Remember, switch-only networks operate on level 2 so they are (theoreticaly) independent from level 3. Let's just say going beyond a /8 (255.0.0.0) is not very reasonnable and will make you go out of private IP space.
I would definently say a hierarchy of routers because it allows you to have clearer configuration and enforce policies on a per-department basis. Cisco agrees with me in the CCNA :-)
Your question is long, I am going to address this part.
Most routers can implement some kind of firewalling. Since switches are layer 2 devices you usually don't do any kind of filtering there. If you need to separate departments for some kind of security, or if you need to implement a different firewall policy for that department it will be easier to enforce this if they are on a separate subnet.
In a hubbed network you are limited to 1024 devices in your collision domain. Even though this no longer technically applies in a switched network I generally try to stick to that as top limit of how many devices I put on a single subnet.

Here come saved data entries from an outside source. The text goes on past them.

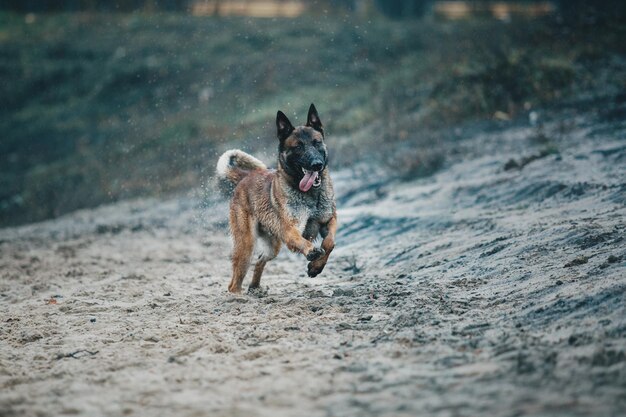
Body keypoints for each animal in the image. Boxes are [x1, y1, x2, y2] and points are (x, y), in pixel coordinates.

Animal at [216, 103, 336, 292]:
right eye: (298, 147)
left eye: (316, 143)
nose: (317, 164)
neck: (311, 195)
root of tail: (246, 176)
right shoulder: (290, 231)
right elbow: (302, 241)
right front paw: (312, 253)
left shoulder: (329, 220)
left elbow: (330, 242)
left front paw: (316, 267)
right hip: (246, 245)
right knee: (234, 282)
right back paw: (238, 295)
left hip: (272, 247)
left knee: (260, 260)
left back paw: (255, 288)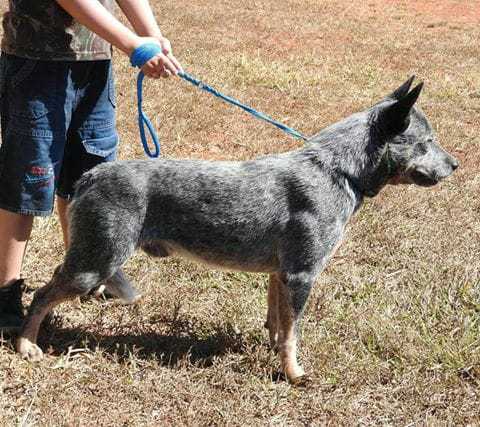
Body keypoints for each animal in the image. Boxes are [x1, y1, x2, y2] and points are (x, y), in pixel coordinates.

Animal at [15, 76, 458, 384]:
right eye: (427, 141)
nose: (455, 164)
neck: (337, 170)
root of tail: (90, 176)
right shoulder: (302, 274)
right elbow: (293, 333)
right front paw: (294, 374)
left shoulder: (281, 275)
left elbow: (279, 323)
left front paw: (275, 351)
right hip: (97, 261)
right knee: (41, 295)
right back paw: (25, 344)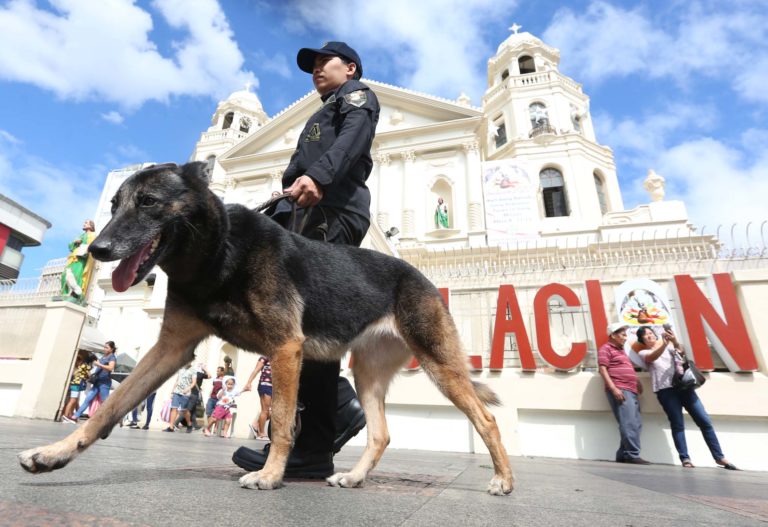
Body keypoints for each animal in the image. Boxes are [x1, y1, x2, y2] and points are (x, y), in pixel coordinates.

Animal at [16, 163, 510, 498]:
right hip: (367, 373)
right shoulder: (171, 349)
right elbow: (110, 407)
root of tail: (419, 275)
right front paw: (53, 454)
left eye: (149, 202)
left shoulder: (286, 348)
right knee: (381, 433)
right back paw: (353, 477)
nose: (96, 249)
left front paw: (271, 475)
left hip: (439, 365)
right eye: (114, 206)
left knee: (485, 419)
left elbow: (283, 422)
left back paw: (503, 480)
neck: (218, 251)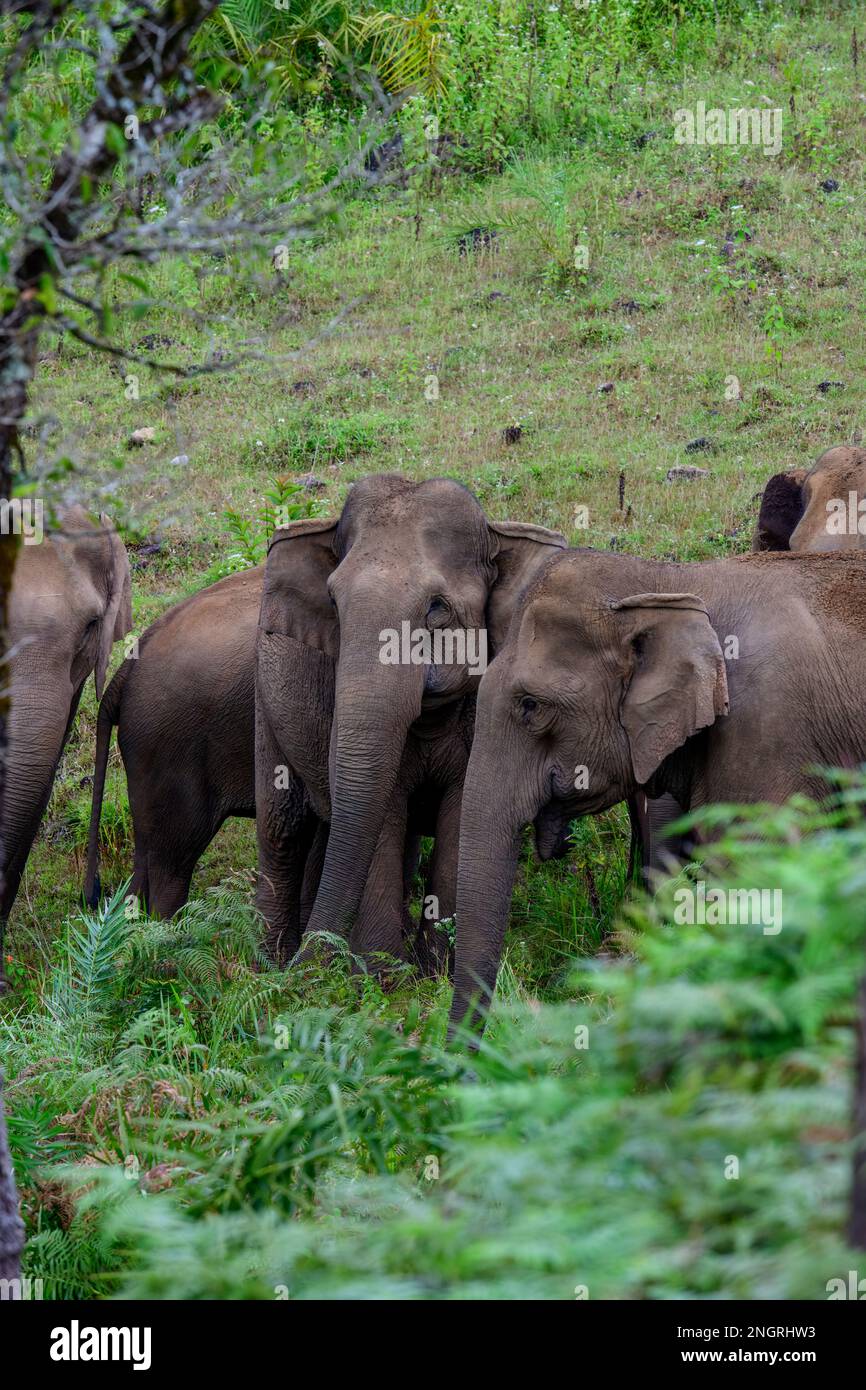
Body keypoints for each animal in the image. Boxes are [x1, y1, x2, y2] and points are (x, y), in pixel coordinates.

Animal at [255, 472, 569, 973]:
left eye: (436, 608)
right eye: (333, 603)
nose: (308, 966)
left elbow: (463, 808)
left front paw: (435, 970)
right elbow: (380, 804)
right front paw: (383, 975)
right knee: (280, 829)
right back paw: (267, 964)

You also may want break up your networks with routers if you are using a protocol that does lots of broadcasting. Broadcasts are normally not passed by a router.
Citation for 1024 device limitation.
Ethernet: The Definitive Guide 3.6 Collision Domain (google books link)
For your second question, see When/why to start subnetting a network?
Generally stacks share a table between the members (eg, Juniper's "Virtual Chassis"), as they often have redundent paths, and a standard table can't work.
Otherwise each switch needs their own table, although through protocols like CDP and LLDP they can get more information from their neighbour.
If security's not an issue, then it simply comes down to broadcasts. Desktops (and laptops) tend to be chatty, so there's noticable broadcast traffic at only a few hundred machines. Well managed servers (eg, arp expiry extended into hours) add almost no broadcast load, so limits on your edge router throughput might be the limiting factor. For low traffic servers (or an exceptional network) many thousands of servers could easily be on the same broadcast domain.
Both are valid views, however in these days of Layer-3 switches that run OSPF I tend towards the second.